I recently walked to a doctor appointment at CPMC on Valencia and Cesar Chavez (about six blocks) and this is only a fraction of the squalor I had to walk through (three people I passed were completely zoned out on god knows what):
But worse is the complete abandonment by Ronen, the mayor, the Board of Supervisors, and the police, of myself, my husband, and my community at large. We have been dismissed, disrespected, and treated like we are a nuisance. We are expected to put up, shut up, and to tolerate the people taking over our sidewalks along with their trash, drug selling and usage, drinking, dogs, and bad behavior. We are supposed to embrace the poorly managed Self Sleeping Area that Ronen forced into our community and is now a half a city block of trash and graffiti. We are expected to keep our mouths shut when this same Safe Sleeping Area kicks out their unruly residents that then set up enormous encampments on the sidewalks in front of our homes. If we complain, like I have for the last six years, we are blacklisted. Hillary Ronen and her assistant do not answer my phone calls or emails. Even when I reported to her the brutal beating of my husband from a deranged person in June of this year, she said nothing. I have been complaining to the Mayor's office for years through 311. The office is supposed to respond within seven days. I received one email in all those years but it led nowhere since they did not follow up.

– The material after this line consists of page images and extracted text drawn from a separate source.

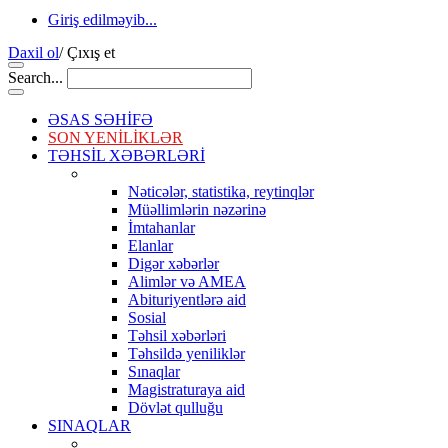
Giriş edilməyib...
Daxil ol
/
Çıxış et
Search...
ƏSAS SƏHİFƏ
SON YENİLİKLƏR
TƏHSİL XƏBƏRLƏRİ
Nəticələr, statistika, reytinqlər
Müəllimlərin nəzərinə
İmtahanlar
Elanlar
Digər xəbərlər
Alimlər və AMEA
Abituriyentlərə aid
Sosial
Təhsil xəbərləri
Təhsildə yeniliklər
Sınaqlar
Magistraturaya aid
Dövlət qulluğu
SINAQLAR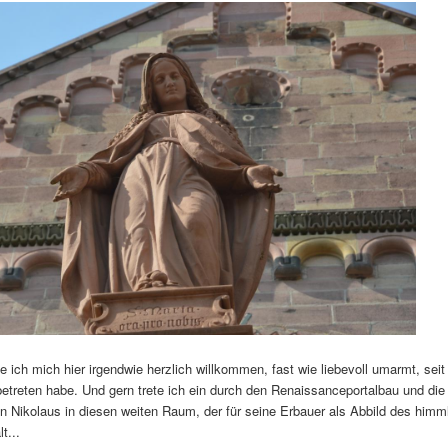
le ich mich hier irgendwie herzlich willkommen, fast wie liebevoll umarmt, seit
betreten habe. Und gern trete ich ein durch den Renaissanceportalbau und di
en Nikolaus in diesen weiten Raum, der für seine Erbauer als Abbild des himm
t...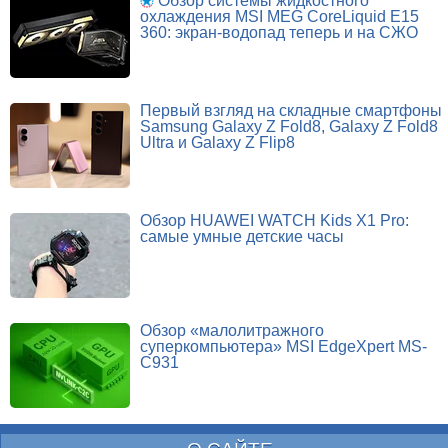
Обзор системы жидкостного
охлаждения MSI MEG CoreLiquid E15
360: экран-водопад теперь и на СЖО
Первый взгляд на складные смартфоны
Samsung Galaxy Z Fold8, Galaxy Z Fold8
Ultra и Galaxy Z Flip8
Обзор HUAWEI WATCH Kids X1 Pro:
самые умные детские часы
Обзор «малолитражного
суперкомпьютера» MSI EdgeXpert MS-
C931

I ask you, how are we supposed to exist here when you have completely degraded our community? How do we exist in a place where we have become invisible? How do we exist in a community where the politicians don't care about our health and safety? This is not a rhetorical question. It is the same question I have been asking since 2017 and every year after. How is it ok that we have to put up with sprawling and squalid encampments in front of our houses and businesses, under our windows, and attached to our homes? How are we supposed to co-exist with the mentally ill and substance addicted people who inhabit our sidewalks when we have no experience or training in public health? Why do politicians and bureaucrats not care that the majority of people in my neighborhood no longer feel safe? I have never received an answer. And, after all these years, things have only gotten exponentially worse.
It is crystal clear to me that people like myself and my husband are no longer appreciated or wanted in San Francisco. We are long-time San Francisco constituents who have, for years, brought value in their communities through service, education, arts, culture and the sustainment of small businesses. We are no longer seen as an asset. San Francisco has now shifted its business model to that of a homeless industrial complex. It no longer needs the mom-and-pop stores, the artists, the small businesses, or entrepreneurs, because there is plenty of money to be made off the backs of the less fortunate through the funding of nonprofits and city agencies that are perfectly content with the status quo.